The Post reviewed body-camera videos, post-shooting interviews and dispatch audio for its investigation into the actions of officers that day. (Video: Joyce Lee, Sarah Cahlan/The Washington Post)

The newly released records come more than two years after the massacre that left 19 children and two teachers dead, and as victims’ families clamor for greater transparency into the actions of law enforcement. Two school district police officers, including former chief Pedro “Pete” Arredondo, have been criminally charged in connection with the law enforcement response to the massacre.

Arredondo, who has been charged with 10 felony counts of child endangerment, told CNN recently that he is being scapegoated and that Texas state troopers should have taken over incident command. It took more than 70 minutes for any officer to confront the shooter.

“These are my children, too, people don’t understand that,” Arredondo said, describing how he walked those hallways daily and got to know the students who were gunned down.
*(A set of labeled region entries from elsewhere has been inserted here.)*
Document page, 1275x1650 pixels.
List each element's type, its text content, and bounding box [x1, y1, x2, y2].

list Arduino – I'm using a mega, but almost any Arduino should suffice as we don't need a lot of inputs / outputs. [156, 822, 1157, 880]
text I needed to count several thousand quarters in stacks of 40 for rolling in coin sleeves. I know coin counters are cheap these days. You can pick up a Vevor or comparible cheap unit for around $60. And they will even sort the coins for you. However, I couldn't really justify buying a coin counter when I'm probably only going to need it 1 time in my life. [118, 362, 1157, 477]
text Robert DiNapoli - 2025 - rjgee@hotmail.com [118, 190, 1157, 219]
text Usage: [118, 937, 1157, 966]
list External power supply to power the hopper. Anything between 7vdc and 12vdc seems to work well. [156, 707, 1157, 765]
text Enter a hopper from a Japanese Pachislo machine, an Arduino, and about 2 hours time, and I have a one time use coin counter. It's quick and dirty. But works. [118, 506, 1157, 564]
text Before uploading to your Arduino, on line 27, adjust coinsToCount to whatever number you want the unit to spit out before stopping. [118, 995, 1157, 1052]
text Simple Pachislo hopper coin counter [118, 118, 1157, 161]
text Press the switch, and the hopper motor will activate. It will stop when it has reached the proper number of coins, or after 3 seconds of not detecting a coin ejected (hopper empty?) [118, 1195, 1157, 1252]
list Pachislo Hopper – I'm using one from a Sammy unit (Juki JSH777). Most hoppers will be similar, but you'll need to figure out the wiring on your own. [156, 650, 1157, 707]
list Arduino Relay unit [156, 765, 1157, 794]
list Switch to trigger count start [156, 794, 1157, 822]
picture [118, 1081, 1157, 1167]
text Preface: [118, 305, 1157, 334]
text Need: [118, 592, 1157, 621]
He blamed “lies and deceptions” for fueling false narratives that lost him the trust of his community.

Adrian Gonzales, the other former school district police officer facing charges, pleaded not guilty to 29 counts of child endangerment last month.

The records released Saturday shed new light on how the tragedy unfolded and the police response.

As the shooting unfolded, the uncle of the shooter, Salvador Ramos, called 911 and begged police to put him in contact with his nephew.

“Maybe he can stand down,” Armando Ramos said at 12:57 p.m., according to the call log.

During the six-minute call, Ramos can be heard uttering: “Why did you do this?” and “I think he’s shooting kids.”

The dispatcher asked Ramos if he noticed any change in his nephew’s behavior.

“No, nothing. … He said that he was mad and that his grandmother was bugging him too much.”

The dispatcher ended the call with Armando Ramos by saying an officer will get in touch with him.